**EXTRACT:**

========

Mixed content issue of chrome facing on WebSphere portal content

Question

We are working with websphere portal and curently dealing with chrome mixed content issue,

Mixed Content: The site at 'https://tgcs551.commerce.toshiba.com/' was loaded over a secure connection, but the file at 'http://tgcs04.toshibacommerce.com/cs/groups/internet/documents/document/bl82/mtqw/~edisp/tcxtu_win_614014x.zip?_ga=2.95374741.800005762.1609132621-1301842396.1608820702' was redirected through an insecure connection. This file should be served over HTTPS. This download has been blocked. See https://blog.chromium.org/2020/02/protecting-users-from-insecure.html for more details.

we tried below meta data in our static theme also.

but we had not get any success.

Then we tried to right Content-Security-Policy in our httpd.conf file of http server of our websphere portal.

1. Header always set Content-Security-Policy "upgrade-insecure-requests;"

2. Header set Content-Security-Policy "default-src https://tgcs04.toshibacommerce.com; child-src 'none'; object-src 'none'"

3. Header set Content-Security-Policy "default-src 'none'; img-src 'self'; script-src 'self' http://tgcs04.toshibacommerce.com; style-src 'self'"

But not get any success, and finally we realised by checking logs the request of http://tgcs04.toshibacommerce.com is not going to the http server.

we already have SSL certified website also. We can't move to https .

so anyone can help us in this solution.

Answer 1

Mixed Content: The site at 'https://tgcs551.commerce.toshiba.com/' was loaded over a secure connection, but...

========

**TASK LIST:**
**1)** Reproduce the stretch of the Chrome mixed-content thread from "we already have" through "secure connection, but...".
**2)** Resume the forum thread about Chrome's mixed content warning on WebSphere Portal, picking up right after its last shown sentence.

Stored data
========

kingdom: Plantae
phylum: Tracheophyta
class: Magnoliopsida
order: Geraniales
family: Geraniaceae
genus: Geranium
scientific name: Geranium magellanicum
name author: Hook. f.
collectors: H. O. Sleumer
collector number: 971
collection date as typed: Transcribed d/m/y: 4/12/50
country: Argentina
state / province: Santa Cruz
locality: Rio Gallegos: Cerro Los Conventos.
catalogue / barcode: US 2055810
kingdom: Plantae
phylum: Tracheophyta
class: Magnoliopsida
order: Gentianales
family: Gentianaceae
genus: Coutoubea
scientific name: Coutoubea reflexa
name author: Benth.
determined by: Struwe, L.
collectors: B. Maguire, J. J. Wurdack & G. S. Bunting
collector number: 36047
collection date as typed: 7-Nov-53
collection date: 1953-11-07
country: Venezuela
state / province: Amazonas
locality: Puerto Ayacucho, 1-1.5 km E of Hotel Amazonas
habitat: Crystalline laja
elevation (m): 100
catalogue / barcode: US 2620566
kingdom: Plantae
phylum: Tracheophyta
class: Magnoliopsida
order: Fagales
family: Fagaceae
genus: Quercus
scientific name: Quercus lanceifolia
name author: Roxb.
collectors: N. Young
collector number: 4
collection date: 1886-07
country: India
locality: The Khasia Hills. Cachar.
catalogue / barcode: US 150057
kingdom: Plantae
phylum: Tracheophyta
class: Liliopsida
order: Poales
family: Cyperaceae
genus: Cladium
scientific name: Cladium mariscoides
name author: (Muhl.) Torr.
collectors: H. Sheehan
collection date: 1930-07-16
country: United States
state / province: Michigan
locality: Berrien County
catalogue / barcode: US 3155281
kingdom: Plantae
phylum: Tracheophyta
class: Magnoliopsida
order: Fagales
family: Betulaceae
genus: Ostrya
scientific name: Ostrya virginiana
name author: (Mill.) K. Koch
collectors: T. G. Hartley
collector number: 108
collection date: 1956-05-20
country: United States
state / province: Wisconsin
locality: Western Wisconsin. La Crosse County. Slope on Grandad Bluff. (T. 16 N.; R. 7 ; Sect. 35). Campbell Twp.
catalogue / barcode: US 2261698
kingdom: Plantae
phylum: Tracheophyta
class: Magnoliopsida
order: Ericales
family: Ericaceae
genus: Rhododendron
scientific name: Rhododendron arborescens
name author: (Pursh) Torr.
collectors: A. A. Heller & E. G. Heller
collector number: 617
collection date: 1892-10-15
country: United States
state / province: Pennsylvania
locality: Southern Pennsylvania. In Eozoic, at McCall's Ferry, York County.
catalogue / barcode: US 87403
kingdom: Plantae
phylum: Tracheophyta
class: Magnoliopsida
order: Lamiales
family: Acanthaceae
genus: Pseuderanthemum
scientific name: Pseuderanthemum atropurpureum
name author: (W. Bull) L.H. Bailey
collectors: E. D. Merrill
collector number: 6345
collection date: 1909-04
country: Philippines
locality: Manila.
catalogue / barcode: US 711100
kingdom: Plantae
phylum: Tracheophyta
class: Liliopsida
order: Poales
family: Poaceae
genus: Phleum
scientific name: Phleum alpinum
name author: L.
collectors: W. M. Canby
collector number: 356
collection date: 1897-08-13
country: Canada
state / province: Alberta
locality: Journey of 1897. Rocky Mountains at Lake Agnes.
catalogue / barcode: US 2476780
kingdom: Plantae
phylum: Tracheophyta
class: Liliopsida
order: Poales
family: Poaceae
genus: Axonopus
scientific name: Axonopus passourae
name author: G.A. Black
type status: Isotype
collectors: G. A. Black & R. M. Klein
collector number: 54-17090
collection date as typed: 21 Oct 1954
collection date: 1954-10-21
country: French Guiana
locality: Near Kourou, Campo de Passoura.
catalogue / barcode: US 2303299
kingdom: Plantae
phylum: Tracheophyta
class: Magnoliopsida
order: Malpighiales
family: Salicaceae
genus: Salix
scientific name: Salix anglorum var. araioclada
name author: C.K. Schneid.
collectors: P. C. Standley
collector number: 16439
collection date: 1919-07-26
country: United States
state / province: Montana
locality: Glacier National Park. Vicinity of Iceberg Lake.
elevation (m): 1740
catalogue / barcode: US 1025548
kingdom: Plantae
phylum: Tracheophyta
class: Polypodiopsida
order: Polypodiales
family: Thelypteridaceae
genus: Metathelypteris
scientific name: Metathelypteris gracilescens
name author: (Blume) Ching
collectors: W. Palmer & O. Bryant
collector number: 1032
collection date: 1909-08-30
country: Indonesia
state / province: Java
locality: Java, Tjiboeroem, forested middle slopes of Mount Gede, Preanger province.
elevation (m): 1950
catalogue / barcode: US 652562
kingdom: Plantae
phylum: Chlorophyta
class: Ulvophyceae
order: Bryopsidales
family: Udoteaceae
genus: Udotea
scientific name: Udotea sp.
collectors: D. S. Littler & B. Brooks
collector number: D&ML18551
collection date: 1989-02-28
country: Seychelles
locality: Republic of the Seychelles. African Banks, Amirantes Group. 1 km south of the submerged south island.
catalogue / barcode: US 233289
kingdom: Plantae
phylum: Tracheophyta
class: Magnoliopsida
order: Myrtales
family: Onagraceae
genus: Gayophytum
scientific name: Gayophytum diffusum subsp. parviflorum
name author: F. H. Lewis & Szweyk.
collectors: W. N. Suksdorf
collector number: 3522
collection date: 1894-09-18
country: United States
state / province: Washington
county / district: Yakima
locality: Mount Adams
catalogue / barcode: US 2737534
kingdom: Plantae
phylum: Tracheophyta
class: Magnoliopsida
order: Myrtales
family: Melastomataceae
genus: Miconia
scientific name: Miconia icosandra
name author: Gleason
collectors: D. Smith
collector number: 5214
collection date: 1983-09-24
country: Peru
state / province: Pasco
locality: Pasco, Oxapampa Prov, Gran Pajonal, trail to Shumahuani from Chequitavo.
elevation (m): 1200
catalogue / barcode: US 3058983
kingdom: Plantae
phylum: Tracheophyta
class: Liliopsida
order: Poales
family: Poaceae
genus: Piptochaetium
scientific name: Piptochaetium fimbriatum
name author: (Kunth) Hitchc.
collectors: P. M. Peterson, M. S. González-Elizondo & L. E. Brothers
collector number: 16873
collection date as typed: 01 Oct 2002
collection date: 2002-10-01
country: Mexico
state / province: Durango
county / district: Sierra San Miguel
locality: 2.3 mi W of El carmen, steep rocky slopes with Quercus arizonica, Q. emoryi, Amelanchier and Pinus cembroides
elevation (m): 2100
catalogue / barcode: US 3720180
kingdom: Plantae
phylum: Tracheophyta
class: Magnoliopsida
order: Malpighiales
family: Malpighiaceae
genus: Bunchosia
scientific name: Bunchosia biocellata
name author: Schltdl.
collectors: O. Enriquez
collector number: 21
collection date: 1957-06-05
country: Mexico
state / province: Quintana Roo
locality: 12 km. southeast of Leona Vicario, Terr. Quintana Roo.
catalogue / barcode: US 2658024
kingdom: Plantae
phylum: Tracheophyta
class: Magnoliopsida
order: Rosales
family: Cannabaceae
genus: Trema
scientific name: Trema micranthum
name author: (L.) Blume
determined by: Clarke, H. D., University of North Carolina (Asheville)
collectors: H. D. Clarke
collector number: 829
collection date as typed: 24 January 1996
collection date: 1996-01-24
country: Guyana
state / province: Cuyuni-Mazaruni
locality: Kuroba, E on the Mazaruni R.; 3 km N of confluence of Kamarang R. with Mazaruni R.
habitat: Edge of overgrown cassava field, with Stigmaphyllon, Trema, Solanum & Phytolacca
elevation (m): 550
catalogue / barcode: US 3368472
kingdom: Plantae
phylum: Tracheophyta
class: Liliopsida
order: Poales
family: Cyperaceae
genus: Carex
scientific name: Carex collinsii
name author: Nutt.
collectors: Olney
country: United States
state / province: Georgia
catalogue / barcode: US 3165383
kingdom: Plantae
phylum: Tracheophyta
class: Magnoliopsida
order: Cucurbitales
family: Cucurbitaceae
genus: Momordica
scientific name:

========

**TASK-BY-TASK OUTPUTS:**
**1)**
we already have SSL certified website also. We can't move to https .

so anyone can help us in this solution.

Answer 1

Mixed Content: The site at 'https://tgcs551.commerce.toshiba.com/' was loaded over a secure connection, but...

**2)**
Just curious how do you loads https://tgcs551.commerce.toshiba.com via https: with invalid cert:

If you are unable to change http://tgcs04.toshibacommerce.com/cs/... to the https: in the HTML code, the Header always set Content-Security-Policy "upgrade-insecure-requests;" should help. But I do not see any Content-Security-Policy in the responce header:

Of course, CSP header should be publushed on the download page(I do not know it Url). but none of https://tgcs04.toshibacommerce.com/cs/, http://tgcs04.toshibacommerce.com/cs/groups/internet/, etc do not have CSP header.

Also weird thing: http://tgcs04.toshibacommerce.com/ redirects to httpS://tgcs04.toshibacommerce.com/, http://tgcs04.toshibacommerce.com/cs/groups/ redirects to https: too. But http://tgcs04.toshibacommerce.com/cs/groups/internet/... already does not have redirect.
Also all the Urls above redirects to login page, but direct download http://tgcs04.toshibacommerce.com/cs/groups/internet/documents/document/bl82/mtqw/~edisp/tcxtu_win_614014x.zip is possible without auth. Was is intended so?

Fix the SSL certs (may be it's better to generate wildcard cert *.toshibacommerce.com) and make to be published CSP header.